---------- Data provided
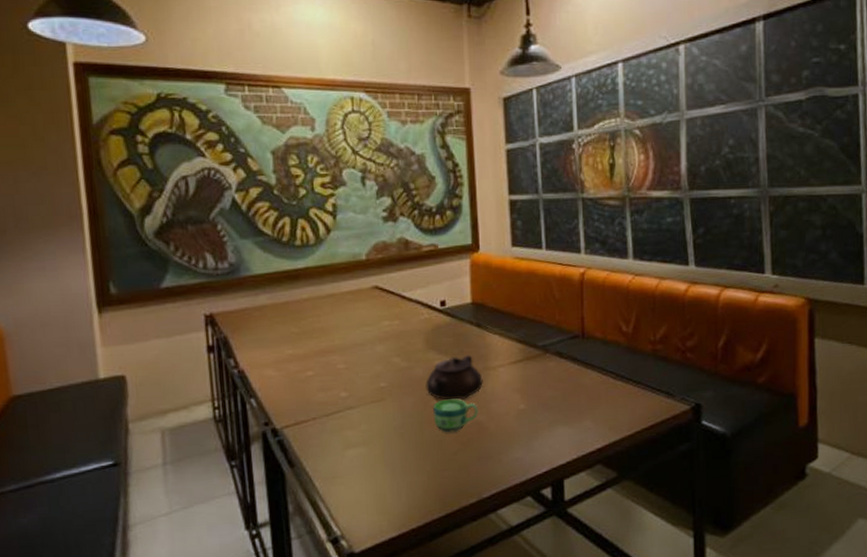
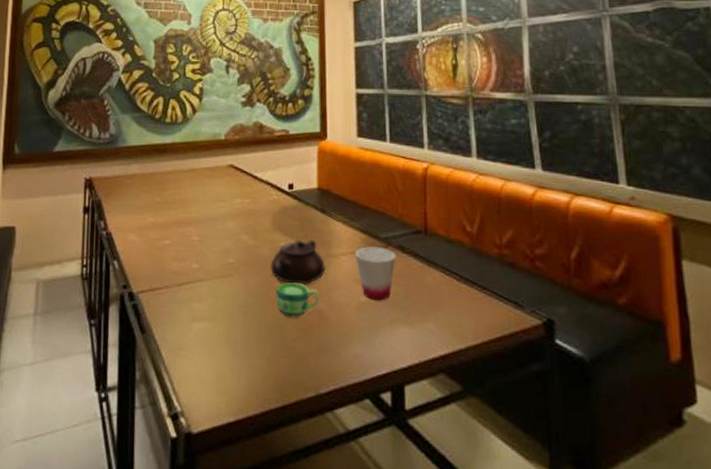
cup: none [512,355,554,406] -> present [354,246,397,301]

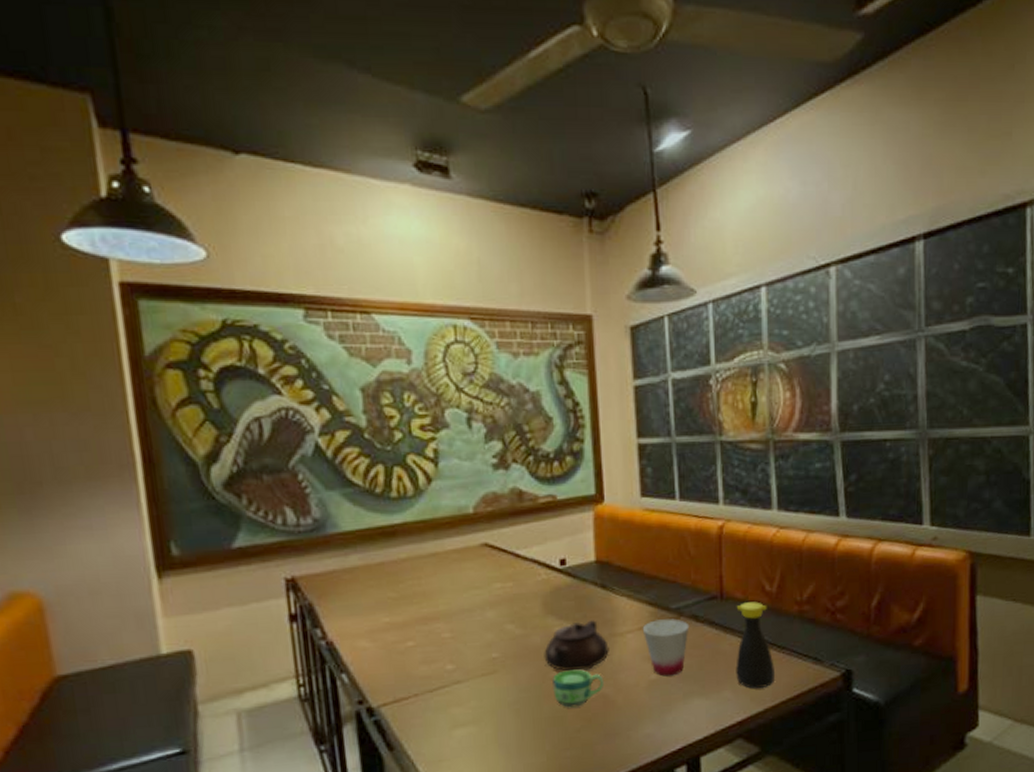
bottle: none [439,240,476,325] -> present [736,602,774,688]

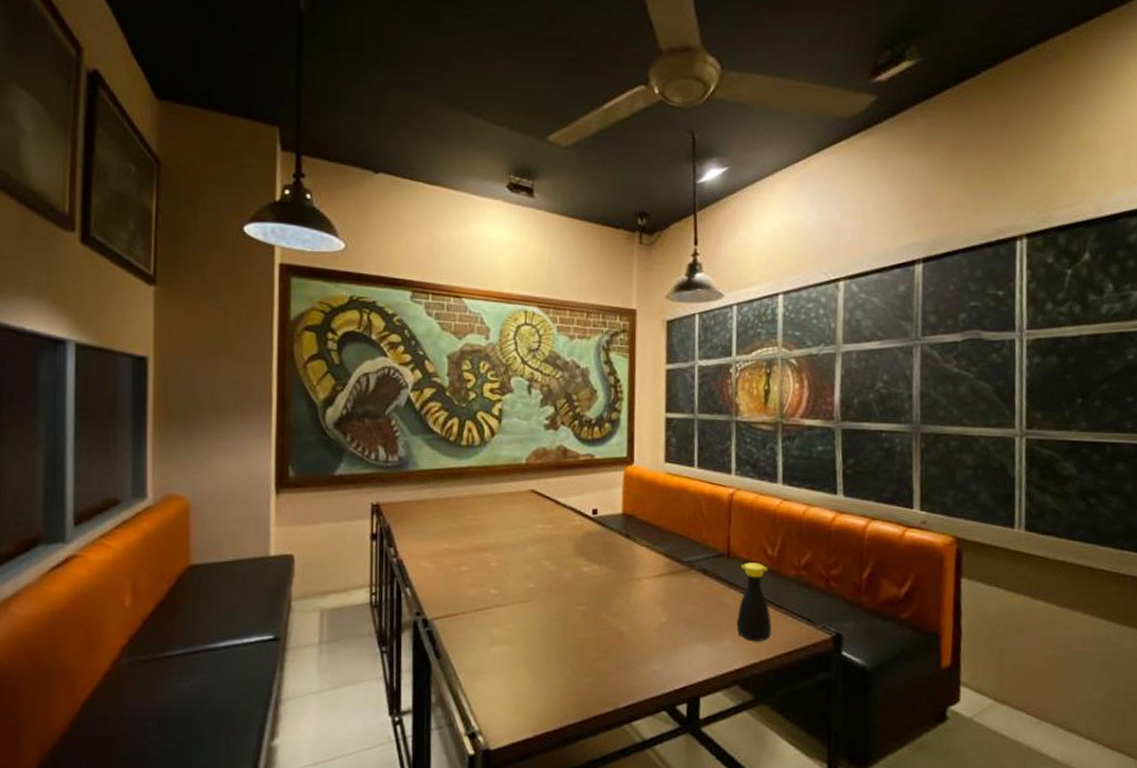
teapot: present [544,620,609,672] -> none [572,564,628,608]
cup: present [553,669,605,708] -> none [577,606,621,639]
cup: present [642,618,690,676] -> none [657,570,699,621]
--------------------
**Work required**
Return, word for word, each line from the line that contains "teapot: present [544,620,609,672]" to the end of the listing above; include both end lines and nothing else.

**Answer space**
teapot: present [544,620,609,672] -> none [572,564,628,608]
cup: present [553,669,605,708] -> none [577,606,621,639]
cup: present [642,618,690,676] -> none [657,570,699,621]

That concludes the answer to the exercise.